One year in advance before the end of the lease, the lessor needs not only to find a new lessee and research its needs, but also order reconfiguration kits from the OEM. The latter is particularly exposed to risks: considering that manufacturers’ lead time is getting longer every year, and not forgetting the seasonal factor in the maintenance industry, the main challenge is to implement the aircraft reconfiguration project with minimal downtime – a project which requires deep competence in terms of the scope of the work and time management.
“Understandably, due to technical and legal complexity of the issue, many investors avoid dealing with aircraft on the secondary market or those which are stored, for example, due to the owner’s insolvency.
Some assets may also be parked if their operator goes default, but for an asset developing investor this is an opportunity to get an aircraft with a market price discount, invest into the aircraft’s resource and airworthiness restoration, and reintroduce it to the market,” explains Romualdas Legetavicius.
According to the expert, in case the operator becomes insolvent, the owner has to send a team of competent specialists to the actual location of the aircraft in order to determine its condition and arrange the necessary work to restore the aircraft’s airworthiness.

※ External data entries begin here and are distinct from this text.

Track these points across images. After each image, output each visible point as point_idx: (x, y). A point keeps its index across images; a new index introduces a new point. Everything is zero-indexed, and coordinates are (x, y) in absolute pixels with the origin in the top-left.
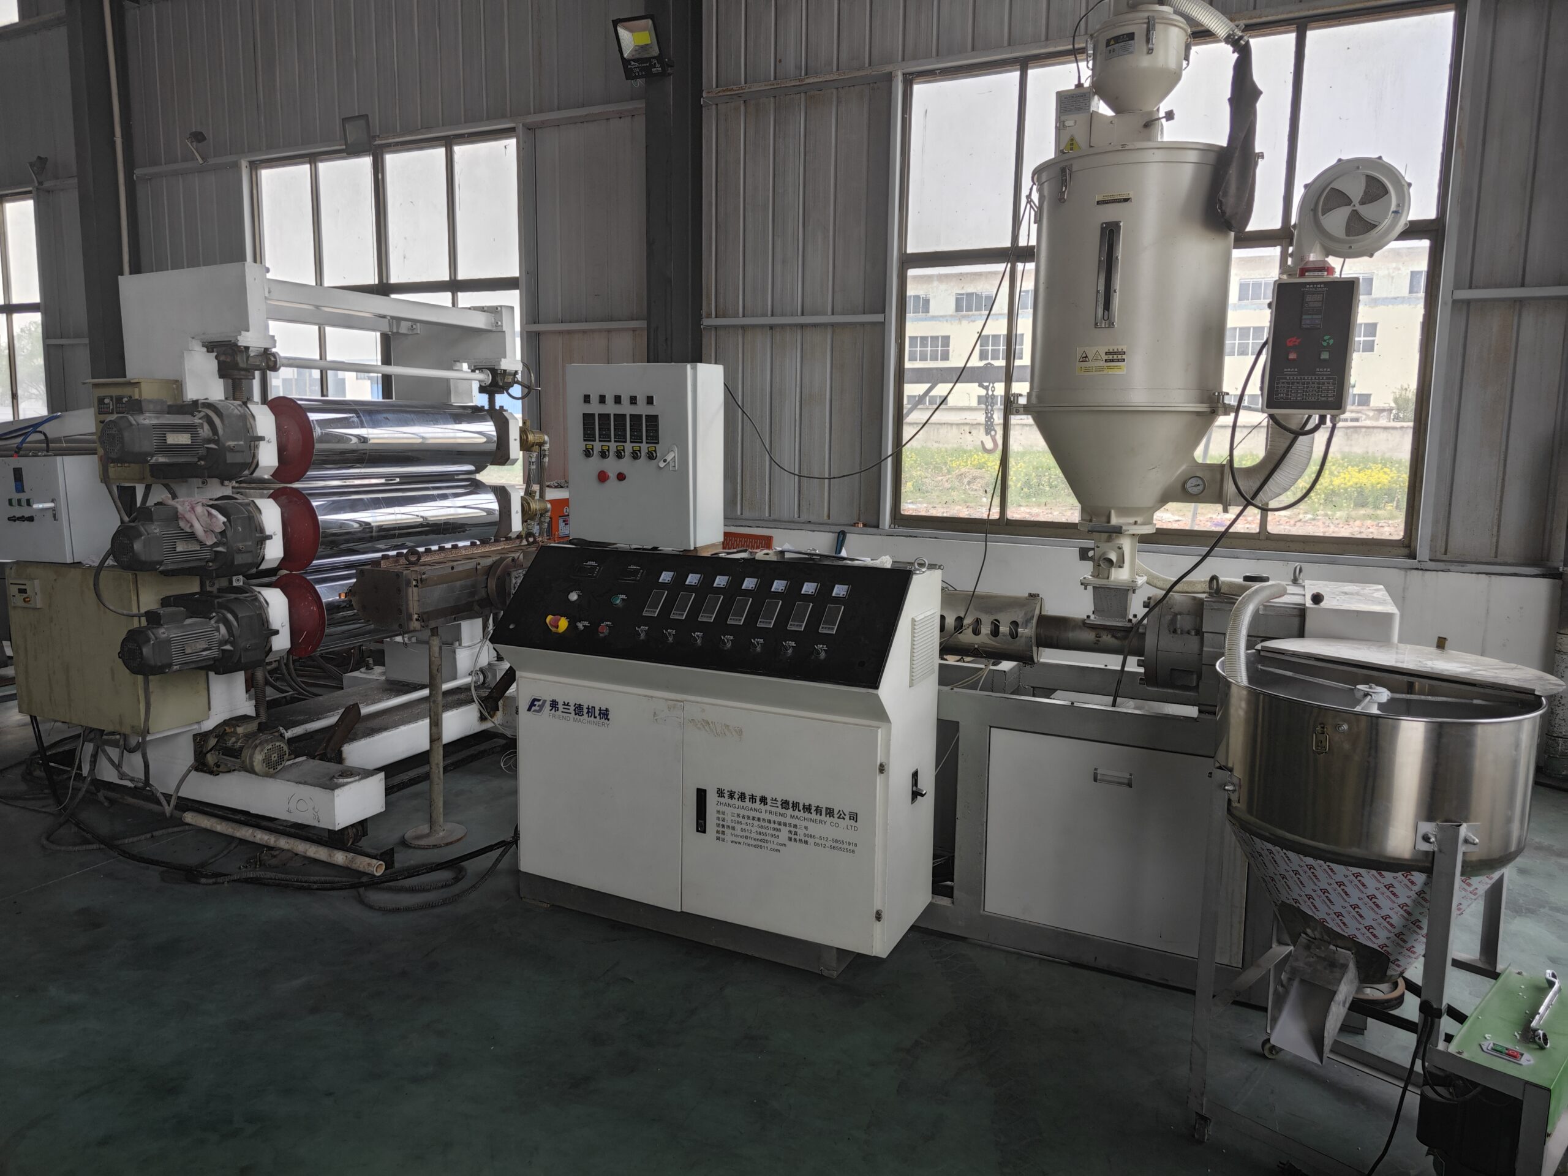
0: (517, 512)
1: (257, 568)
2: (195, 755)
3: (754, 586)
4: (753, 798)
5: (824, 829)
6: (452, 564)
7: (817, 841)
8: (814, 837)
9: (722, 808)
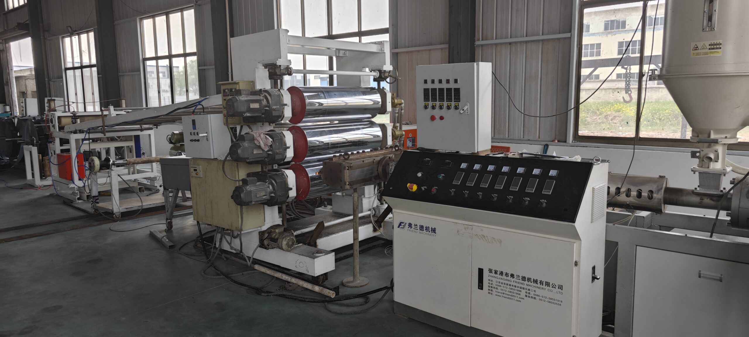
0: (390, 136)
1: (284, 161)
2: (259, 240)
3: (508, 170)
4: (507, 275)
5: (545, 292)
6: (363, 159)
7: (541, 298)
8: (539, 296)
9: (491, 278)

The team also takes over all the technical documentation from the current operator and works closely with aviation authorities to obtain necessary permits for ferry flights, as well as aircraft re-registration and airworthiness restoration for operations in another jurisdiction. Such circumstances require prompt reaction from the owner as every single day burns dozens of thousands of dollars in downtime. In case if the team’s dispatch is delayed, it may also complicate and prolong the paperwork related to legal and technical processes.
Luckily, the majority of lessees don’t have any major financial issues, but there might be difficulties with the aircraft redelivery, since it is a very time-consuming and resource-intensive process that also requires close and well-coordinated cooperation with the aircraft’s owner and, potentially, its manufacturer. Amongst other, the airline has to restore the aircraft’s technical resources according to redelivery conditions. Unfortunately, in some cases maintenance works are not documented properly. Thus, if the aircraft’s owner doesn’t maintain firm control over its assets’ maintenance, the aircraft’s airworthiness restoration can take up to 12 months and $2-3mln in unscheduled maintenance works and lost profit.
“As once stated by the aircraft leasing patriarch Steven Udvar-Hazy, many investors join the aircraft leasing industry with impressive financial resources, but with little understanding of how to handle the asset after its initial lease cycle. In other words, even despite temporary downturns in the airline business, the aircraft leasing market always have a room for new investments – subject they understand what they are investing in,” concludes the CTO of AviaAM Leasing.